Разговор тот затерялся в закоулках памяти, а тут всплыл. Выходит, прав был учитель! Серега очнулся от своих дум, поднялся, еще раз посмотрел на убитую лосиху. Лицо его вдруг исказилось, он сделал шаг к сосне и, размахнувшись, со всей силой ударил прикладом о дерево. Ореховая ложа, издав глухой сдавленный звук, отлетела на несколько метров в пожухлую траву. Не выпуская из рук то, что осталось от ружья, Серега медленно направился в поселок, уже не боясь, что кто-то его увидит. Обернулся назад. В небе над Удаем вилась, громко каркая, стая ворон, приближаясь к туше лосихи. Поравнявшись с речкой, заросшей по берегам кустарником, отыскав просвет, он швырнул ствол в ржавую воду и подумал: «Лосенок пропадет — ежику понятно. И кто заберет мясо?» Так и не решив, как лучше обойтись с мясом лосихи, Серега вошел в дом.
— Что-то случилось? — тревожно спросила Катерина.
— Отстань! — оборвал он жену, прошел в комнату, не раздеваясь, лег на диван.


С портрета в деревянной раме на Серегу смотрел дед и будто спрашивал: «Как ружье мое, внучек? Не потеряло резкость? Не живит? Пуще всего остерегайся стрелять в маток, особливо с детенышами. Не бери грех на душу и другим спуску не давай». Немым укором слышались слова деда, и на душе становилось еще тяжелее.

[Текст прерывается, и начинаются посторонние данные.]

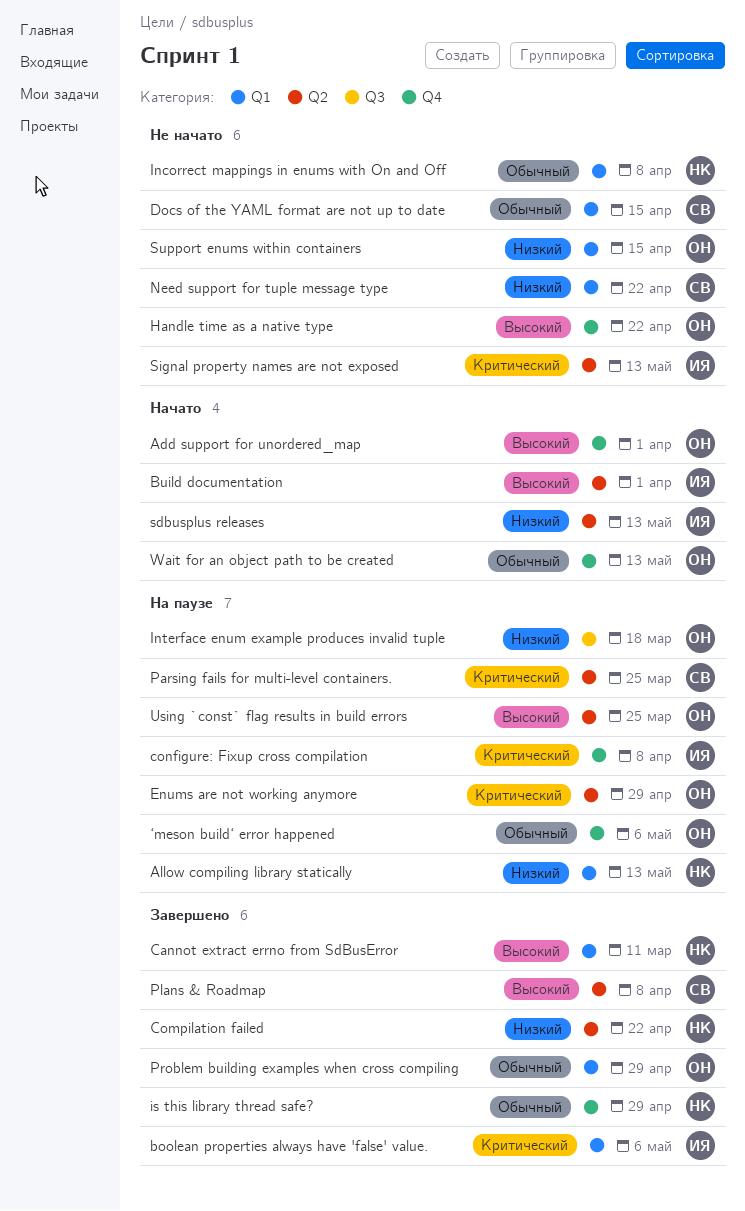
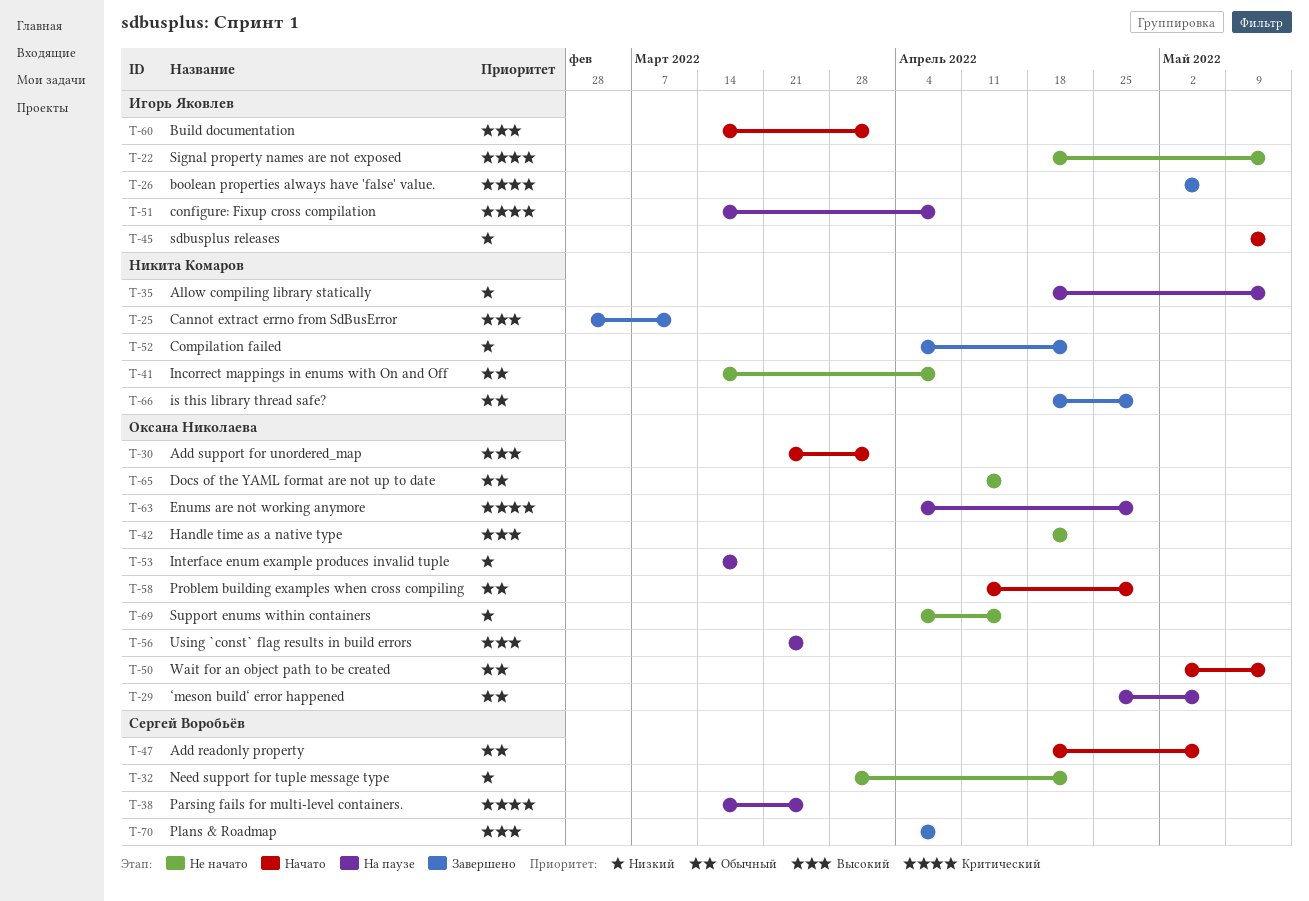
Add readonly property: none -> present
Docs of the YAML format are not up to date, owner: Сергей Воробьёв -> Оксана Николаева
Problem building examples when cross compiling, status: Завершено -> Начато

Он долго ворочался, не мог уснуть, наконец сон сморил его. И приснилось Сереге, будто пошел он на охоту, а Вьюгу с Каратом закрыл в сарае. В урочище обнаружил лося-одинца, пошел по следу, сожалея, что собак дома оставил. И тут послышался собачий лай. «Мои собачки! — подумал. — Ай умницы! Катерина, видно, выпустила, теперь не уйдет сохатый». Подбежали собаки, набросились на Серегу, рвут на части. Вьюга, любимица, на грудь прыгнула, норовя вцепиться в глотку. Оцепенел от ужаса Серега, хотел крикнуть: «Вьюга, Каратушка! Это же я, ваш хозяин!» Но вместо слов — бормотанье и стоны. Открыл глаза. Весь в поту. Рядом Катерина стоит, за плечо дергает.
— Вставай, участковый тебя во дворе дожидается. С ним еще двое, не наши.


Приподнялся на диване Серега, опустил ноги, глянул широко открытыми глазами в залитое светом окно и пробормотал: «Большой пес, Артемида, долина Гаргафия, горы Киферона».
Солнце осветило каждый закуток в зеленых зарослях над Удаем, повсюду звучал веселый щебет птиц, на пастбище мычали коровы, радуясь простору, теплу, сочной траве. Серега тяжело вздохнул, сунул ноги в разбитые грязные кроссовки и, не глядя на жену, пошел к непрошеным гостям.